Stated problem 1 |
How would you translate this sentence from the XML questions and answers page into Spanish: "Wordprocessors are still mostly aimed at creating documents for printing."

Selected text |
XML: Whines and Battles Q & A | WebReference

XML: Whines and Battles Q & A


There are several lessons we can draw from the HTML experience, but one of them is that the average Web page creator doesn’t give a rat’s end-tag about SGML or XML technicalities and cannot understand why the whole thing had to be made so ‘difficult’ when wordprocessing and desktop publishing (DTP) are so ‘easy.’ The XML FAQ lists Frequently-Asked Questions about XML, but some of the questions which are starting to come up in an XML context (just as they did about HTML) relate to markup in general, and apply just as much to some other systems as to HTML or XML. Many of you will know these almost by heart, but the point is that the questions have not disappeared as HTML has matured: they’ve returned for another round.

Why do I have to bother with rules and special names?
Because XML is still new, and the software which hides the internal rules and naming is still being written. All text-handling systems use rules of one kind or another, from the simplest of editors to the biggest DTP packages, and many of them let you define your own rules for different classes (types) of documents, and give names to them so you can refer to them — just like XML.
Why doesn’t it look like [my wordprocessor]?
Browsers don’t have the same features or set of capabilities as your wordprocessor. Wordprocessors are still mostly aimed at creating documents for printing. Creating information for online use is a different animal: the medium is different and it means using different tools.
Why can’t any of my readers see the fonts I put in?
Same reason as they can’t use the paper you’re writing on: they’re not included in your file so they’re not sent to the reader. Most modern computers come with Times and Helvetica (Arial), but for anything else you’d have to send them a copy of the font. That would probably be illegal, as fonts are a commodity, and copyrighted in most countries: you have to buy them (or download them in the case of free ones), and everyone has their own personal selection. PDF (Acrobat) and PostScript let you send fonts, but they’re not heavily used in the Web because the file size is often very large, making downloads slow.
What’s a stylesheet?
A list of typographic styles used for a particular class of document. It specifies things like ‘Section headings: italic font, ½ high, centered,’using a special language purposely desgned for it. Stylesheets let you change styles more easily — you only need to change the definition once, rather than change every section heading in your document one by one.

Records for this task |
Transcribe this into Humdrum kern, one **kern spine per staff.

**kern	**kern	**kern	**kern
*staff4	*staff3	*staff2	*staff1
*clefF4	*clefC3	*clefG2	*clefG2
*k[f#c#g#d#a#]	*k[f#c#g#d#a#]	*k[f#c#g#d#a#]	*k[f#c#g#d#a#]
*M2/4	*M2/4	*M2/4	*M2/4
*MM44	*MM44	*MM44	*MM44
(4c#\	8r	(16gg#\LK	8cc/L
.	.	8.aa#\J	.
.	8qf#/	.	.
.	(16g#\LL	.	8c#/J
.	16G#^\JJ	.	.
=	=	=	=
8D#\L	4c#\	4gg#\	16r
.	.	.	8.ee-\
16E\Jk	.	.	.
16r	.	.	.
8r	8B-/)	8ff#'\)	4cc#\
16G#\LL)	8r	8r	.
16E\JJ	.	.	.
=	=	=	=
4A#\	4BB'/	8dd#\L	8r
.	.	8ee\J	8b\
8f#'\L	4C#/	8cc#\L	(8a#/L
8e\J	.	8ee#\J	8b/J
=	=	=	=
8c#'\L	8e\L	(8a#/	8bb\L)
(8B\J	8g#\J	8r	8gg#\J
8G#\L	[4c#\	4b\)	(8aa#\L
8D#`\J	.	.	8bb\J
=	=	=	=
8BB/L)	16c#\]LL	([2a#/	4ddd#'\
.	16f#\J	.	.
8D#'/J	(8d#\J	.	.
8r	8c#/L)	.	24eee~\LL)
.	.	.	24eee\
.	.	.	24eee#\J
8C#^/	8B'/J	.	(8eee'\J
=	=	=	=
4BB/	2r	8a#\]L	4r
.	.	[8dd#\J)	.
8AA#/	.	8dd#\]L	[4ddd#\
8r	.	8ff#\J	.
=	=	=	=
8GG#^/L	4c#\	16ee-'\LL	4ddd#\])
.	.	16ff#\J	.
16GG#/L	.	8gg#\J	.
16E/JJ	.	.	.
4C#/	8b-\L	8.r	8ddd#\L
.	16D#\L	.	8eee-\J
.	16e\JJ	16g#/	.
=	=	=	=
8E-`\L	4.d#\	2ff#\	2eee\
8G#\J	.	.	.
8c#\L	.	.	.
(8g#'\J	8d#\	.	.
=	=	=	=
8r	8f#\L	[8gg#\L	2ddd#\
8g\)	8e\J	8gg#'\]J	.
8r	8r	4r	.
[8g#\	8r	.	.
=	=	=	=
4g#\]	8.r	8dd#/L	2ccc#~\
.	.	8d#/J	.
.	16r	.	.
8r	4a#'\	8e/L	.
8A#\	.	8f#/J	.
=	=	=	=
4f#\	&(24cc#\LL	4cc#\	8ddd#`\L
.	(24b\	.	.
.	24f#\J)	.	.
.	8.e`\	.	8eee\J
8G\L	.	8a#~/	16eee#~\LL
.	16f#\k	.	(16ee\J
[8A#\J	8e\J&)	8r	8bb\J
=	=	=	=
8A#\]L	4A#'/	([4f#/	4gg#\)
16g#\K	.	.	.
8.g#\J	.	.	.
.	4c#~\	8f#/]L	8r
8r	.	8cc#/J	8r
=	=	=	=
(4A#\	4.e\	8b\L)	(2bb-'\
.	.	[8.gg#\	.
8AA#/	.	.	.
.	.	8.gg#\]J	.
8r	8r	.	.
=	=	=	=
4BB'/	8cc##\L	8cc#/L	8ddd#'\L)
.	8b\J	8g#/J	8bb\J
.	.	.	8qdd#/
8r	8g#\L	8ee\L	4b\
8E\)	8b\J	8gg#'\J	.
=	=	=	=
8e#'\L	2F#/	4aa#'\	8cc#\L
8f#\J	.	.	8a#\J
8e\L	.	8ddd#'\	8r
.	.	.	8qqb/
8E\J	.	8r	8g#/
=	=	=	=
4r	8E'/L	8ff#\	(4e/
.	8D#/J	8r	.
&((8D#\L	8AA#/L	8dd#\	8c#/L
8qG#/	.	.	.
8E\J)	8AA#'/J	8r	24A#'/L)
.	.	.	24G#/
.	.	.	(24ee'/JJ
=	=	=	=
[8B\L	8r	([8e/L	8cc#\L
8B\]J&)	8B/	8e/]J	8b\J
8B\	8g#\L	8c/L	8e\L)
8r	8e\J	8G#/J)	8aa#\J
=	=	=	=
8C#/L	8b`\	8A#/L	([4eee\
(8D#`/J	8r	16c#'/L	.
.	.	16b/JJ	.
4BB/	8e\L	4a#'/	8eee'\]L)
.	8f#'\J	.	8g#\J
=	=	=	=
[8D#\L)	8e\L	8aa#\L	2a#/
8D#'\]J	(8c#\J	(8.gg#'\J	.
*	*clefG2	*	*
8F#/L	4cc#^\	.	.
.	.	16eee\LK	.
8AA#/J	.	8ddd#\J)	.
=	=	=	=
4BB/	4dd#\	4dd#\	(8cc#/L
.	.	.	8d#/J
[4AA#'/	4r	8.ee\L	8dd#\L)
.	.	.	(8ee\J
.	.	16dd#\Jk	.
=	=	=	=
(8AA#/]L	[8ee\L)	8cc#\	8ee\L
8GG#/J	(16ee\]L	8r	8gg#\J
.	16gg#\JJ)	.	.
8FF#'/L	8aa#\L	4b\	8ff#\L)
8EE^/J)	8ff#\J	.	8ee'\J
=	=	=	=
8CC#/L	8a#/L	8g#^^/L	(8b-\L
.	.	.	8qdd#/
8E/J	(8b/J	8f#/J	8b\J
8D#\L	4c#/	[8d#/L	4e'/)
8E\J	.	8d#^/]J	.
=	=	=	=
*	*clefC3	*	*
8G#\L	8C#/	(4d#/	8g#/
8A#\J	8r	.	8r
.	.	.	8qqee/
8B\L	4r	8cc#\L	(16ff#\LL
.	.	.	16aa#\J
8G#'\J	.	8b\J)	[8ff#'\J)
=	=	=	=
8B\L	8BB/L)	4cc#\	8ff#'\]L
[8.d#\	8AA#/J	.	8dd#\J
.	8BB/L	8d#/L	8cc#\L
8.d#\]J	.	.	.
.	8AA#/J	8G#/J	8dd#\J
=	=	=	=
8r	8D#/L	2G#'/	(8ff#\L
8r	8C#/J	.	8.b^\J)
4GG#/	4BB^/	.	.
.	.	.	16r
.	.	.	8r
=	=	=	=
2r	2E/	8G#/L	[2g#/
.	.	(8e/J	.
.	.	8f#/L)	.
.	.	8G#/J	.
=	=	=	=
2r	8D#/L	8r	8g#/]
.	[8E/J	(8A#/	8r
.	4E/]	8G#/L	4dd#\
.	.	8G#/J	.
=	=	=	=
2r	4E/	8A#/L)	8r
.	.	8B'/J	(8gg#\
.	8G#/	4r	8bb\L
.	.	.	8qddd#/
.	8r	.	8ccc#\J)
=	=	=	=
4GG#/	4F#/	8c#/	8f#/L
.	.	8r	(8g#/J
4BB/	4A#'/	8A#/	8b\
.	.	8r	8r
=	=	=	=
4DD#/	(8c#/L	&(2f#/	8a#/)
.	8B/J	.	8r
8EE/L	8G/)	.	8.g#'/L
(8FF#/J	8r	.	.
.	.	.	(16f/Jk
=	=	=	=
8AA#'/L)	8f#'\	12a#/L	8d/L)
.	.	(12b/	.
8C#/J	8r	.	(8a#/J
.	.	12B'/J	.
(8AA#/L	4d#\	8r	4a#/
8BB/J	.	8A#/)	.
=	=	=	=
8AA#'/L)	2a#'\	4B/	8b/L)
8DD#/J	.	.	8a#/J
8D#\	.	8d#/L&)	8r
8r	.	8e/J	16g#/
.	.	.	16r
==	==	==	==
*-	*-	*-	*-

Stated problem 2 |
Which lines of the records contain the string "kern"? Show each of them in full, and treat uppercase and lowercase as different.

Result 1 |
Los procesadores de texto todavía están orientados principalmente a crear documentos para imprimir.

Result 2 |
Transcribe this into Humdrum kern, one **kern spine per staff.
**kern	**kern	**kern	**kern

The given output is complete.